The incident occurred before the congressional voting on the report of the 19th Central Committee, the work report of the 19th Central Commission for Discipline Inspection, and an amendment to the CCP constitution. Hu was absent from the voting due to this incident. Subsequent official voting results showed that all proposals passed unanimously with no abstentions or negative votes. The 20th Central Committee was also elected on the same day. Xi Jinping and Wang Huning were among the members of the new Central Committee while Li Keqiang, Li Zhanshu, and Wang Yang were not.

==Media coverage==
===World===
CNN reported that Hu left reluctantly. Foreign Policy wrote: "Around 2013, China watchers began to joke about the 'golden age of liberalism under Hu Jintao'. At the time, it seemed absurd that an era so politically conservative, even as civil society slowly and falteringly advanced, could be considered in that way. Over the next decade, it became far less of a joke."
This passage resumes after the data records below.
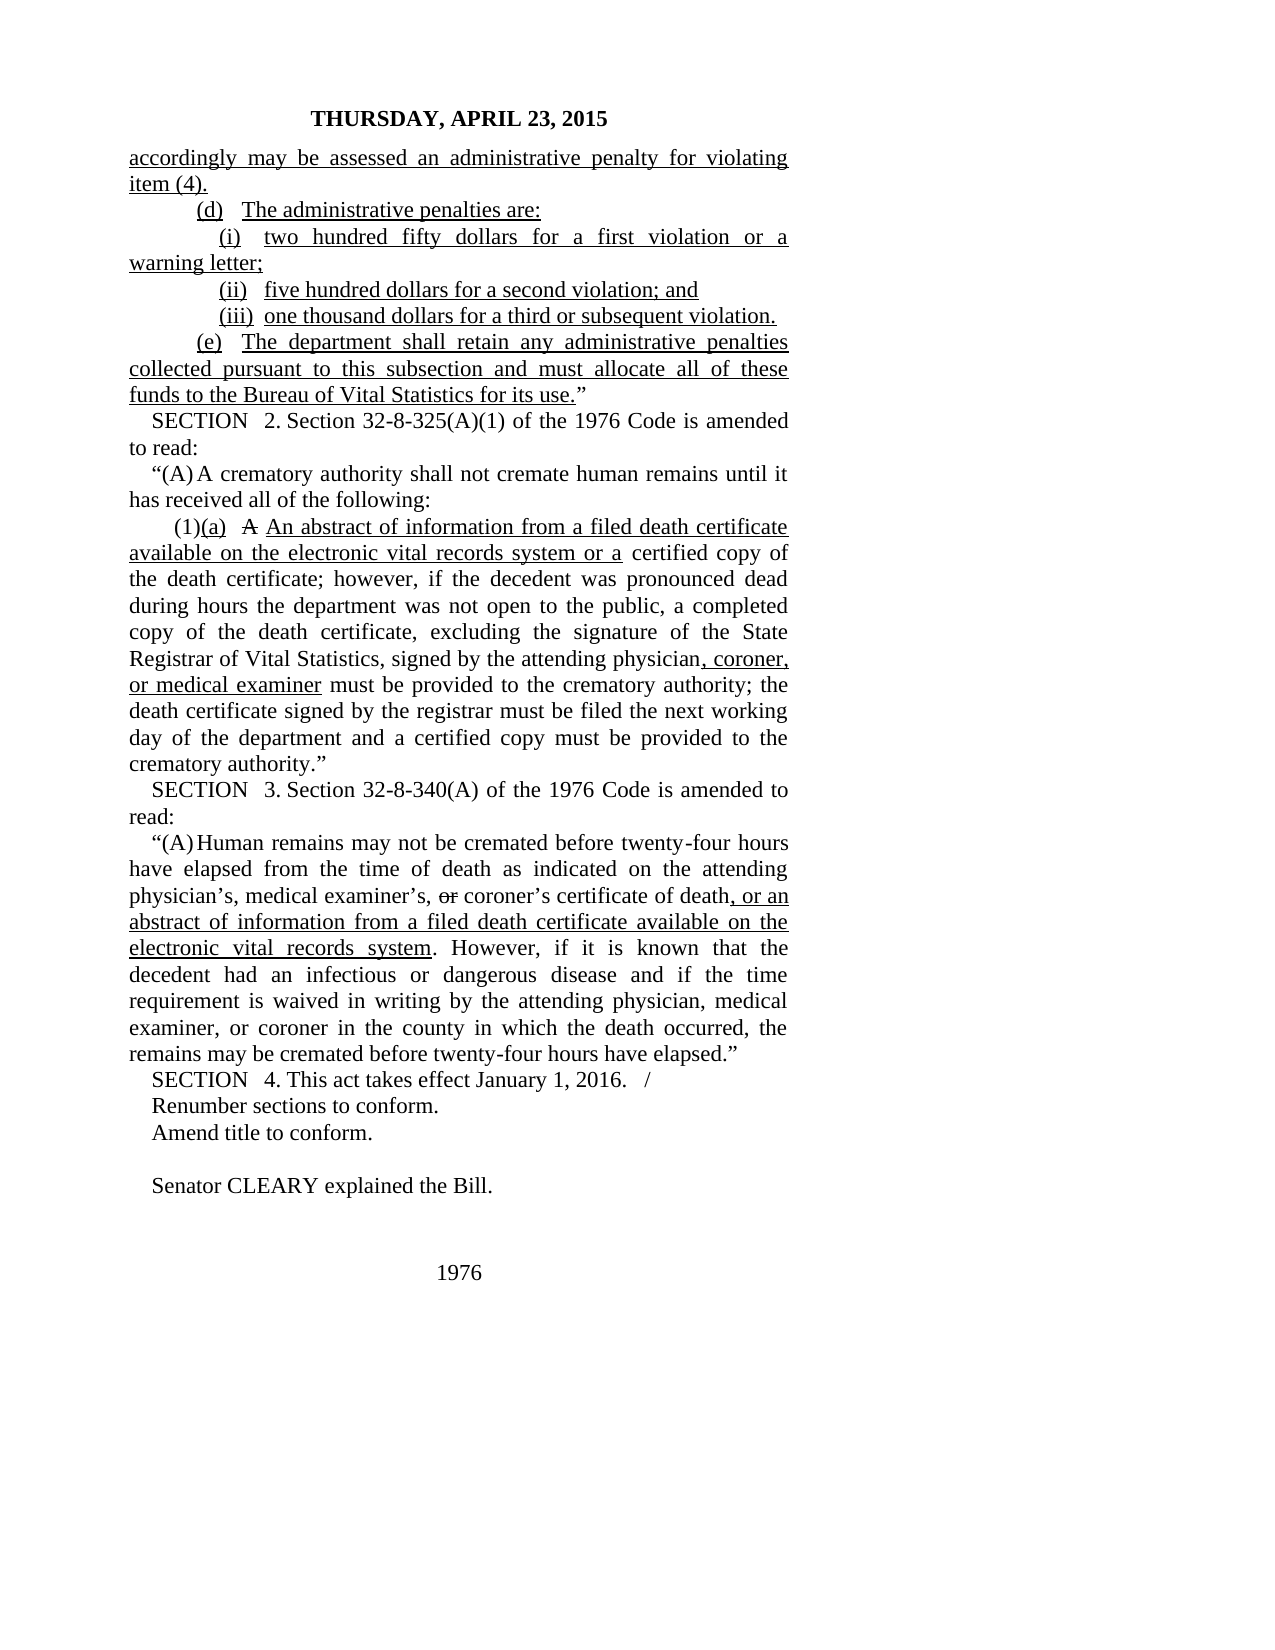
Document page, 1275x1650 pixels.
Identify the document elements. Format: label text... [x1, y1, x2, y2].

text (e) The department shall retain any administrative penalties collected pursuant to this subsection and must allocate all of these funds to the Bureau of Vital Statistics for its use.” [129, 379, 789, 407]
text (1)(a) A An abstract of information from a filed death certificate available on the electronic vital records system or a certified copy of the death certificate; however, if the decedent was pronounced dead during hours the department was not open to the public, a completed copy of the death certificate, excluding the signature of the State Registrar of Vital Statistics, signed by the attending physician, coroner, or medical examiner must be provided to the crematory authority; the death certificate signed by the registrar must be filed the next working day of the department and a certified copy must be provided to the crematory authority.” [129, 513, 789, 776]
text “(A) Human remains may not be cremated before twenty-four hours have elapsed from the time of death as indicated on the attending physician’s, medical examiner’s, or coroner’s certificate of death, or an abstract of information from a filed death certificate available on the electronic vital records system. However, if it is known that the decedent had an infectious or dangerous disease and if the time requirement is waived in writing by the attending physician, medical examiner, or coroner in the county in which the death occurred, the remains may be cremated before twenty-four hours have elapsed.” [129, 932, 789, 1066]
text “(A) A crematory authority shall not cremate human remains until it has received all of the following: [129, 460, 789, 513]
text Renumber sections to conform. [129, 1093, 789, 1119]
text “(A) Human remains may not be cremated before twenty-four hours have elapsed from the time of death as indicated on the attending physician’s, medical examiner’s, or coroner’s certificate of death, or an abstract of information from a filed death certificate available on the electronic vital records system. However, if it is known that the decedent had an infectious or dangerous disease and if the time requirement is waived in writing by the attending physician, medical examiner, or coroner in the county in which the death occurred, the remains may be cremated before twenty-four hours have elapsed.” [129, 829, 789, 931]
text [129, 144, 789, 167]
text Amend title to conform. [129, 1119, 789, 1145]
text (iii) one thousand dollars for a third or subsequent violation. [129, 302, 789, 328]
text SECTION 2. Section 32-8-325(A)(1) of the 1976 Code is amended to read: [129, 407, 789, 460]
text (e) The department shall retain any administrative penalties collected pursuant to this subsection and must allocate all of these funds to the Bureau of Vital Statistics for its use.” [129, 328, 789, 378]
text SECTION 3. Section 32-8-340(A) of the 1976 Code is amended to read: [129, 776, 789, 829]
text (i) two hundred fifty dollars for a first violation or a warning letter; [129, 223, 789, 276]
text (d) The administrative penalties are: [129, 197, 789, 223]
text SECTION 4. This act takes effect January 1, 2016. / [129, 1066, 789, 1093]
text (c) A physician, funeral director, or funeral home that is required to file electronically pursuant to item (4) but who fails to file accordingly may be assessed an administrative penalty for violating item (4). [129, 168, 789, 197]
text (ii) five hundred dollars for a second violation; and [129, 276, 789, 302]
text Senator CLEARY explained the Bill. [129, 1172, 789, 1198]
Kenji Minamura, a longtime Asahi Shimbun journalist, published a series of articles on the matter in Yūkan Fuji Magazine of Sankei Shimbun. One of them, on 4 November, quoted an anonymous U.S. government official saying that on the morning of that day, Hu was informed that the number of Politburo members had been reduced from 25 to 24, and the one who had been reduced was vice-premier Hu Chunhua, a protege of Hu Jintao.
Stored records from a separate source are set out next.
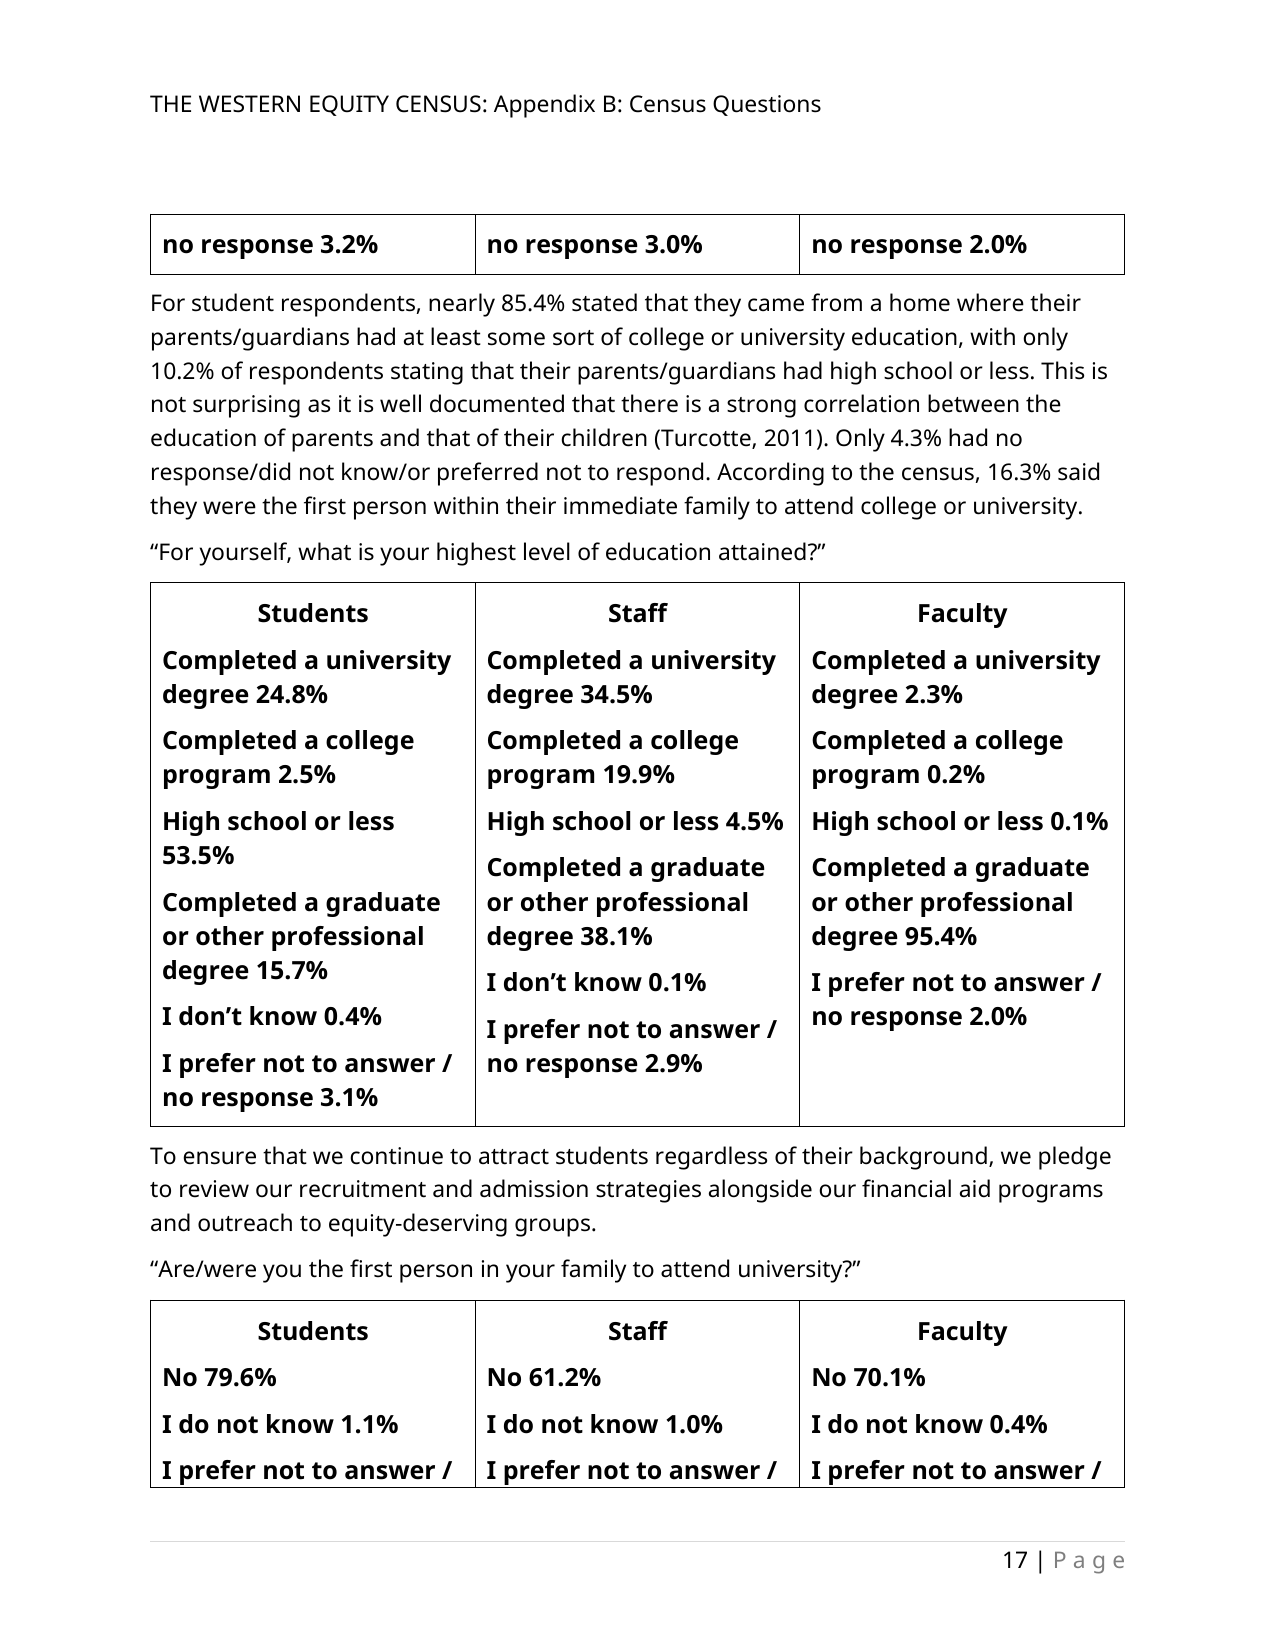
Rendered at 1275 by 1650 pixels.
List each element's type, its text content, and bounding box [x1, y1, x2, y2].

table_header Students Completed a university degree 24.8% Completed a college program 2.5% High school or less 53.5% Completed a graduate or other professional degree 15.7% I don’t know 0.4% I prefer not to answer / no response 3.1% [151, 583, 475, 1126]
table_header Faculty Completed a university degree 2.3% Completed a college program 0.2% High school or less 0.1% Completed a graduate or other professional degree 95.4% I prefer not to answer / no response 2.0% [800, 583, 1124, 1126]
text For student respondents, nearly 85.4% stated that they came from a home where their parents/guardians had at least some sort of college or university education, with only 10.2% of respondents stating that their parents/guardians had high school or less. This is not surprising as it is well documented that there is a strong correlation between the education of parents and that of their children (Turcotte, 2011). Only 4.3% had no response/did not know/or preferred not to respond. According to the census, 16.3% said they were the first person within their immediate family to attend college or university. [150, 287, 1125, 521]
text To ensure that we continue to attract students regardless of their background, we pledge to review our recruitment and admission strategies alongside our financial aid programs and outreach to equity-deserving groups. [150, 1139, 1125, 1238]
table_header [800, 1301, 1124, 1487]
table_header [476, 215, 799, 274]
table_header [476, 1301, 799, 1487]
table_header Staff Completed a university degree 34.5% Completed a college program 19.9% High school or less 4.5% Completed a graduate or other professional degree 38.1% I don’t know 0.1% I prefer not to answer / no response 2.9% [476, 583, 799, 1126]
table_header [151, 215, 475, 274]
text “Are/were you the first person in your family to attend university?” [150, 1253, 1125, 1284]
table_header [151, 1301, 475, 1487]
text “For yourself, what is your highest level of education attained?” [150, 536, 1125, 567]
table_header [800, 215, 1124, 274]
The Economist said that while it is possible the act was deliberate, it was more likely that Hu was not feeling well, saying that the event "looked consistent with a sudden episode of mental confusion". Jude Blanchette, an expert at the Center for Strategic and International Studies, said that the event "didn't have the stage-managed feel of an orchestrated purge", while Bill Bishop, a China expert, noted that the China Central Television would likely not show Hu during the news footage of the event if he was purged. Chris Buckley, writing for The New York Times, said that Hu being ill was more likely than theories of him protesting against Xi.
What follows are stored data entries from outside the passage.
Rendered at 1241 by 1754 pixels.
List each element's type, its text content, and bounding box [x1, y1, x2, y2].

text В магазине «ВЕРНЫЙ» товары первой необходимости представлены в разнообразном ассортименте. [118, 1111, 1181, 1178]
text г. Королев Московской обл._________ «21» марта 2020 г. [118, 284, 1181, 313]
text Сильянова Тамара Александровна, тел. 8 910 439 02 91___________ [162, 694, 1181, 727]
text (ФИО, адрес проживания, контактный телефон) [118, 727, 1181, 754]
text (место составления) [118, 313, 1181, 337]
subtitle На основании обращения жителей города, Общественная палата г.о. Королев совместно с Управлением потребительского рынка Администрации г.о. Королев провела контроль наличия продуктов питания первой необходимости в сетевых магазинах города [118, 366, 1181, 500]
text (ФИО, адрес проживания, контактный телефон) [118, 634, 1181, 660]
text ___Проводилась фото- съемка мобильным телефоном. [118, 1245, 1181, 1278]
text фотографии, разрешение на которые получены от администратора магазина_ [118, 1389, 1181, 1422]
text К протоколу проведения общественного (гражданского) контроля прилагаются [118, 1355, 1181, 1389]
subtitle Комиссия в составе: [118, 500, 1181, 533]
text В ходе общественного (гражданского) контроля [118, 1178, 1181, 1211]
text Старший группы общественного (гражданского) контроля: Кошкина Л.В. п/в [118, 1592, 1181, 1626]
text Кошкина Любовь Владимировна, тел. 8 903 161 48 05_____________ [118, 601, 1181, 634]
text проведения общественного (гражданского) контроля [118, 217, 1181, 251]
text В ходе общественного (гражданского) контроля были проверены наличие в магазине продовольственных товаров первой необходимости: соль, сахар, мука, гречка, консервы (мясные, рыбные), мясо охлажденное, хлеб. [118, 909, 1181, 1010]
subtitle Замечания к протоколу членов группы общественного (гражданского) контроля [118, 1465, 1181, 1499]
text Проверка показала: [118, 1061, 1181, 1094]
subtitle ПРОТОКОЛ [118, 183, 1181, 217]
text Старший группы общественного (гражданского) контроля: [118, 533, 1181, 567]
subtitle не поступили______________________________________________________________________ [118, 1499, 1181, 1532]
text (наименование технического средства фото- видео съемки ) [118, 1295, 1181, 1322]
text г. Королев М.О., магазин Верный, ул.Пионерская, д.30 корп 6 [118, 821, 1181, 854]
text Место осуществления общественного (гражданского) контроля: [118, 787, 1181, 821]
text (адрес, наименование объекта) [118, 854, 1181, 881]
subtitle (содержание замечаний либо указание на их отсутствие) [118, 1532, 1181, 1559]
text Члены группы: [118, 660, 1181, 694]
James Palmer, a deputy editor at Foreign Policy, interpreted the incident to have been political, suggesting that it could have been Xi's intention to "deliberately and publicly humiliate his predecessor." Xi had been harshly critical in his previous speeches, speaking of "the problem that the party's leadership had been weakened, blurred, diluted, and marginalized" before his leadership. Xi said in his report:

Ten years ago ... There were many problems of having a vague understanding of upholding the party's leadership and lack of action, and there were many problems of weakening, falsifying, and diluting the implementation of the party's leadership, and some party members and cadres had shaken their political beliefs ... some people lacked confidence in the socialist political system with Chinese characteristics ... money worship and hedonism, wrong thoughts such as extreme individualism and historical nihilism appeared from time to time, and online public sphere was chaotic, which seriously affected people's thinking and social public opinion environment ... there were many weaknesses in the modernization of national defense and the military; the institutional mechanisms for implementing "one country, two systems" in Hong Kong and Macau was not perfect; national security was facing severe challenges, and so on. At that time, many people in the party and society were worried about the future of the party and the country.
— Xi Jinping

===China state media===
China's state-run Xinhua News Agency reported on Twitter that Hu had been determined to attend despite undergoing recuperation and that: "When [Hu] was not feeling well during the session, his staff, for his health, accompanied him to a room next to the meeting venue for a rest. Now, he is much better."

The incident was not broadcast in China, and both Hu's name and that of his son, politician Hu Haifeng, were blocked online by Chinese censors. Academics Steve Tsang and Olivia Cheung write that the ban on images and reporting of the incident suggests that Xi did not intend to humiliate Hu.

==Aftermath==
Hu appeared in public alongside Xi on 5 December 2022, attending the state funeral for Jiang Zemin, former General Secretary of the CCP (1989–2002), before his body was cremated in Babaoshan Revolutionary Cemetery. After the death of Li Keqiang a year later, Hu had offered condolences, but was not present at the ceremonies.